From Figure 3, the minimum and maximum frequencies considered in this investigation are 40 and 60 Hz and their minimum and maximum operating rates at these frequencies are 3700 and 6000 bbl/d, and 5000 and 8800 bbl/d respectively. The operating points for each frequency (the point of intersection of the performance plots) are 4900 bbl/d for 40 Hz and 8000 bbl/d. Hence, the higher the frequency, the more fluid is produced from the wellbore across the production string and the lower the frequency, the lower the production rate. Typical production and operating conditions after the installation of ESP in Enuma 3T between 22 June 2003 and 06 December 2003 at a frequency of approximately 52 Hz is shown in Table 5. Table 5 shows that on the average, about 8000 bbl/d of net oil was produced along with about 0.800 MMscfd of gas with trace amounts of water production per day (BS&W is below 35%); a remarkable improvement from zero production due to overdue shutdown. Subsequent annual net production history for ten years after installation is shown in Table 6.

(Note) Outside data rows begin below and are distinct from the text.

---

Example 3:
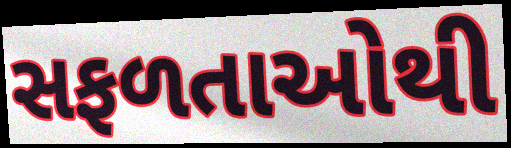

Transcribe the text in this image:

સફળતાઓથી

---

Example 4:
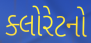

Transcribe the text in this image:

ક્લોરેટનો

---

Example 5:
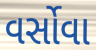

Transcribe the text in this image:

વર્સોવા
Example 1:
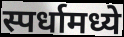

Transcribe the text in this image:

स्पर्धामध्ये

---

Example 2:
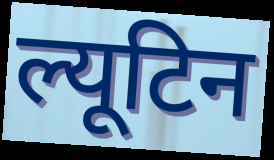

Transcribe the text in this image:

ल्यूटिन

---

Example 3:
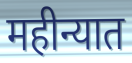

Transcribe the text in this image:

महीन्यात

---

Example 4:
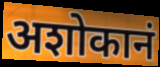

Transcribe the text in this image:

अशोकानं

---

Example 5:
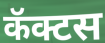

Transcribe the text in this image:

कॅक्टस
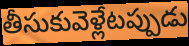
తీసుకువెళ్లేటప్పుడు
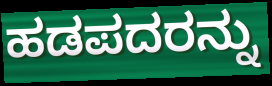
ಹಡಪದರನ್ನು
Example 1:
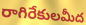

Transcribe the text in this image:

రాగిరేకులమీద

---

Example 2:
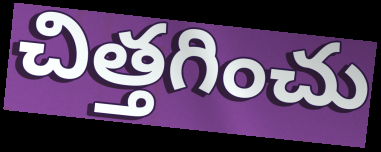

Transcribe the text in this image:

చిత్తగించు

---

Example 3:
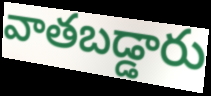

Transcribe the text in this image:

వాతబడ్డారు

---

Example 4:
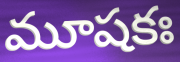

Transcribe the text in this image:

మూషకః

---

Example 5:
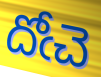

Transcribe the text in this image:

దోఁచె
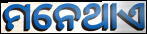
ମନେଥାଏ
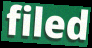
filed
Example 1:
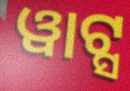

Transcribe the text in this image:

ୱାଟ୍ସ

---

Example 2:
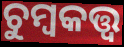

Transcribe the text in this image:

ଚୁମ୍ବକତ୍ତ୍ୱ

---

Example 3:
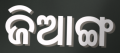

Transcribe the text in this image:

ଜିଆଙ୍ଗ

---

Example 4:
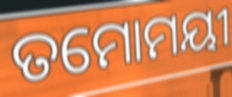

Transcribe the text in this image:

ତମୋମୟୀ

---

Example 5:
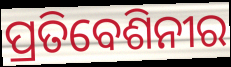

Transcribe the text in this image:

ପ୍ରତିବେଶିନୀର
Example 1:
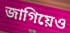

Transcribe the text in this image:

জাগিয়েও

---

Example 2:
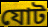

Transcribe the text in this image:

যোট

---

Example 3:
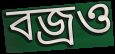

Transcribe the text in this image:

বজ্রও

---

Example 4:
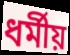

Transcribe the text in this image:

ধর্মীয়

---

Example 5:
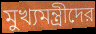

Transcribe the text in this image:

মুখ্যমন্ত্রীদের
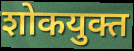
शोकयुक्त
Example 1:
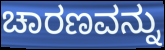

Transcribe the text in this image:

ಚಾರಣವನ್ನು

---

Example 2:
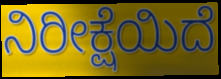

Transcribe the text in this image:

ನಿರೀಕ್ಷೆಯಿದೆ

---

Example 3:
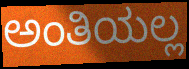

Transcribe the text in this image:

ಅಂತಿಯಲ್ಲ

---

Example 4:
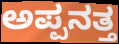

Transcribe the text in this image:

ಅಪ್ಪನತ್ತ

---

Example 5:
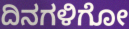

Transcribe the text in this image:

ದಿನಗಳಿಗೋ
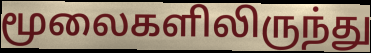
மூலைகளிலிருந்து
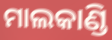
ମାଲକାଣ୍ଡି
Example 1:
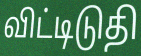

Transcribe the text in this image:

விட்டிடுதி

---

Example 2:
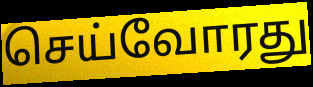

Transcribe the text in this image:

செய்வோரது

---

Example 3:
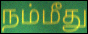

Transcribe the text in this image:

நம்மீது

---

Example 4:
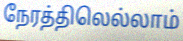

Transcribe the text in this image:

நேரத்திலெல்லாம்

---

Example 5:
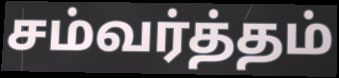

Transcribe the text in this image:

சம்வர்த்தம்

Economic Evaluation of Enuma 3T Well ESP Installation
Enuma 3T was completed in May 2003. The installation of ESP at Enuma 3T took about 165 Rig days to complete. The rig cost per day circa $70,000 while the cost of the full assembly of the ESP was $1,000,000. Other miscellaneous cost was about $350,000 while the approximate cost of operation for 5 years is $5,000,000. Hence, the total cost for the period of 5 yrs of operation is about $17,900,000.
Enuma 3T produced 8,000 bopd for the first one year without interruptions. The average cost of crude oil as at installation was assumed to be $28/bbl. The field produced traces of water while the average rate of gas production was 0.8 MMMscfd for the first year. Hence, income for the first 6 months of production was about $40,992,000. This result is consistent with similar investigations where the use of gas lift and electric submersible pump was compared in the production of heavy oil in Niger Delta; and the economic advantage of ESP surpassed that of gas lift significantly [14].
Conclusions
Production of heavy oil generally poses a greater challenge compared to conventional oil. However, using a reliable candidate selection criteria, conventional heavy oils can be effectively and efficiently produced with minimal risks. The installation of the right ESP in Enuma 3T as demonstrated in this paper that ESPs has the potential of reducing the residual oil saturations in heavy oil reservoirs. More importantly, compared to other heavy oil recovery methods, ESP is less energy intensive in application to produce heavy oil and environmentally friendly to be considered as one of the best alternatives in producing conventional heavy oil reservoirs globally.